Celui-ci avait attendu plusieurs heures, camouflé dans son bosquet, que ses semblables quittent les lieux. Ne pouvant pas localiser leurs esprits plus qu’eux ne pouvaient localiser le sien, il avait préféré limiter le risque en restant un maximum de temps à l’écart du village. Ce n’était qu’à la tombée de la nuit qu’il avait consenti à se téléporter de nouveau auprès de la jeune femme qui était devenue sa seule référence.

J’ai été déconnecté du réseau, je ne fais plus partie de l’intelligence collective… Je crois que c’est à cause du piège grâce auquel les humains de la cité m’ont attrapé.
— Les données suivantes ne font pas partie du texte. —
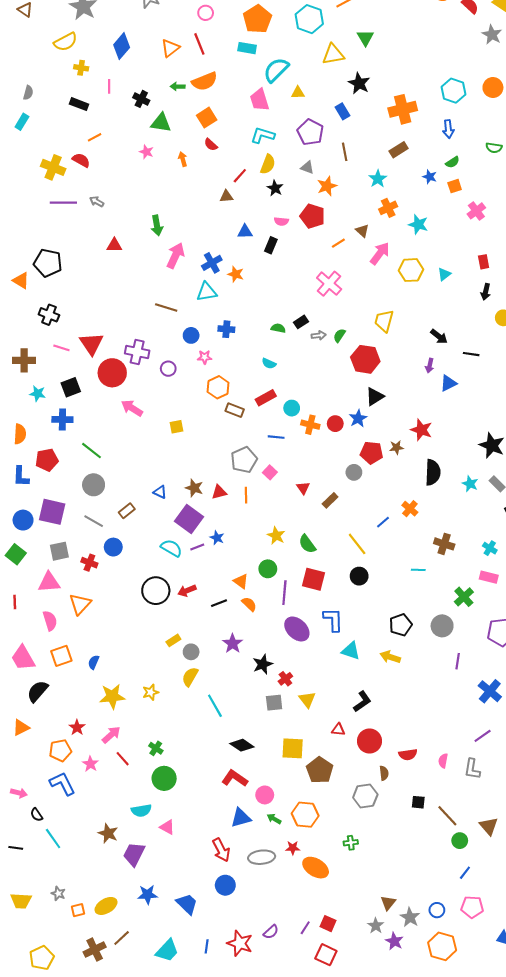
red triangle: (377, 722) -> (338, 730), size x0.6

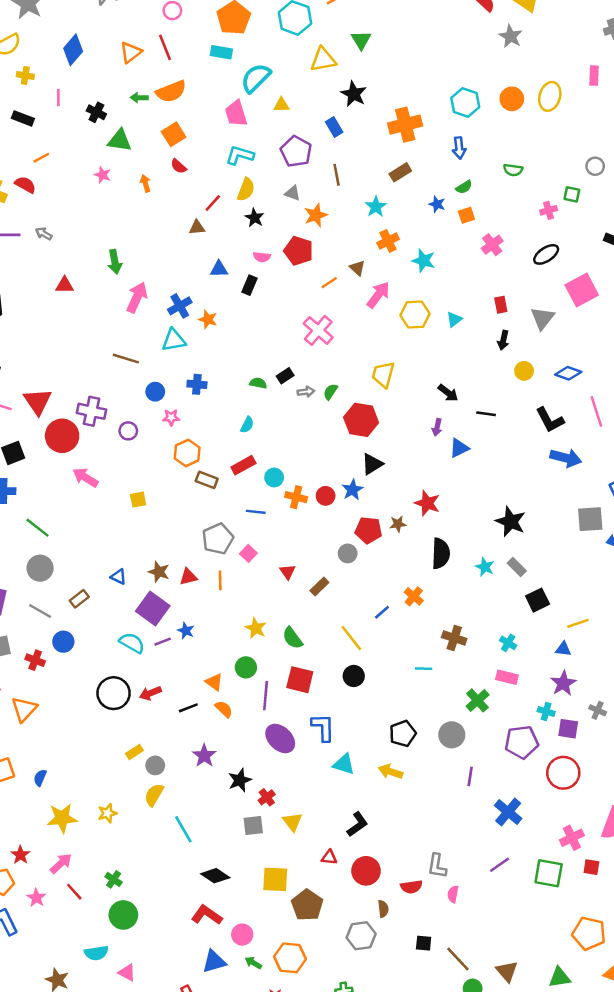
cyan semicircle: (269, 363) -> (247, 425), turned -88
gray L-shape: (472, 769) -> (437, 866), moved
Malgré tout, je reste un finil, et je suppose qu’un finil libre les inquiète beaucoup.

— Un « finil libre » ? Les autres ne le sont-ils pas ?

Pas vraiment, non, puisqu’ils sont tous liés les uns aux autres, et à l’âme de la planète.

— Alors tu as bien de la chance d’être déconnecté, je crois. Rien ne vaut la liberté de penser et d’agir de son propre chef. Même si on fait des erreurs, on ne peut s’en prendre qu’à soi-même, et faire le nécessaire pour les réparer.

Des erreurs… Oui, tu as sans doute raison, Edwige. Merci d’être là pour moi. Sans toi, je serais seul à me cacher tant bien que mal sur cette planète, rejeté par les miens.

La jeune femme hocha la tête et adressa un sourire attendri à son ami à plumes. Même s’il était bien incapable de lui rendre, le petit être sut lui témoigner sa reconnaissance par le biais de quelque regard expressif, chose peu évidente pour les siens.